Request: Copy every one of the rows below word for word, keeping each line unchanged.

Source data:
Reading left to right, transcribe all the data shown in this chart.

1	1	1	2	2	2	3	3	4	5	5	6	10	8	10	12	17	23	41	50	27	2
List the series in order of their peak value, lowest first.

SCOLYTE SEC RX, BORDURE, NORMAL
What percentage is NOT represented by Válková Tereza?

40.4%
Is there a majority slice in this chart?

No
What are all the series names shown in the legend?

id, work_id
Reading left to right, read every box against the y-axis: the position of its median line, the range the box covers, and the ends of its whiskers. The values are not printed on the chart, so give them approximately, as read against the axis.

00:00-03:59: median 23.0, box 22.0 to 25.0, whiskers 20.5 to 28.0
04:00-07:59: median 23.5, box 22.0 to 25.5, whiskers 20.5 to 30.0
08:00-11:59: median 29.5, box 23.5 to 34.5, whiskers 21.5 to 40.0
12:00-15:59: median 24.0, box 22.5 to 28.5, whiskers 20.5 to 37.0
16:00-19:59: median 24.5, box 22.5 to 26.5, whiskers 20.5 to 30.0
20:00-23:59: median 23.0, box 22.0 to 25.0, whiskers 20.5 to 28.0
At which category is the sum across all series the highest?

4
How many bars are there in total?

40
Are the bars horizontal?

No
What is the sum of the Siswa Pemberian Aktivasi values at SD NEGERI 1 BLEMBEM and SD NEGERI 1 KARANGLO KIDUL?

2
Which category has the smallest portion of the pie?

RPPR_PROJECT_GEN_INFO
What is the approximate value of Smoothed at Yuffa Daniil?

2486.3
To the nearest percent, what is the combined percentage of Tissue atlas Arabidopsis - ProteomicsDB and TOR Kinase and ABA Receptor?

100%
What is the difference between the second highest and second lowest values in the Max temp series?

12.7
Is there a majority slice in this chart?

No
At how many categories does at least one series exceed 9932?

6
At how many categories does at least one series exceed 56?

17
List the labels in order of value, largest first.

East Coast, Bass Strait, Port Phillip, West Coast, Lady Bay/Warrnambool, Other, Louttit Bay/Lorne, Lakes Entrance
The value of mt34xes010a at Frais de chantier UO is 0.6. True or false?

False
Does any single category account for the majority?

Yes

Solution for this task:
Reading left to right, transcribe all the data shown in this chart.

1	1	1	2	2	2	3	3	4	5	5	6	10	8	10	12	17	23	41	50	27	2
List the series in order of their peak value, lowest first.

SCOLYTE SEC RX, BORDURE, NORMAL
What percentage is NOT represented by Válková Tereza?

40.4%
Is there a majority slice in this chart?

No
What are all the series names shown in the legend?

id, work_id
Reading left to right, read every box against the y-axis: the position of its median line, the range the box covers, and the ends of its whiskers. The values are not printed on the chart, so give them approximately, as read against the axis.

00:00-03:59: median 23.0, box 22.0 to 25.0, whiskers 20.5 to 28.0
04:00-07:59: median 23.5, box 22.0 to 25.5, whiskers 20.5 to 30.0
08:00-11:59: median 29.5, box 23.5 to 34.5, whiskers 21.5 to 40.0
12:00-15:59: median 24.0, box 22.5 to 28.5, whiskers 20.5 to 37.0
16:00-19:59: median 24.5, box 22.5 to 26.5, whiskers 20.5 to 30.0
20:00-23:59: median 23.0, box 22.0 to 25.0, whiskers 20.5 to 28.0
At which category is the sum across all series the highest?

4
How many bars are there in total?

40
Are the bars horizontal?

No
What is the sum of the Siswa Pemberian Aktivasi values at SD NEGERI 1 BLEMBEM and SD NEGERI 1 KARANGLO KIDUL?

2
Which category has the smallest portion of the pie?

RPPR_PROJECT_GEN_INFO
What is the approximate value of Smoothed at Yuffa Daniil?

2486.3
To the nearest percent, what is the combined percentage of Tissue atlas Arabidopsis - ProteomicsDB and TOR Kinase and ABA Receptor?

100%
What is the difference between the second highest and second lowest values in the Max temp series?

12.7
Is there a majority slice in this chart?

No
At how many categories does at least one series exceed 9932?

6
At how many categories does at least one series exceed 56?

17
List the labels in order of value, largest first.

East Coast, Bass Strait, Port Phillip, West Coast, Lady Bay/Warrnambool, Other, Louttit Bay/Lorne, Lakes Entrance
The value of mt34xes010a at Frais de chantier UO is 0.6. True or false?

False
Does any single category account for the majority?

Yes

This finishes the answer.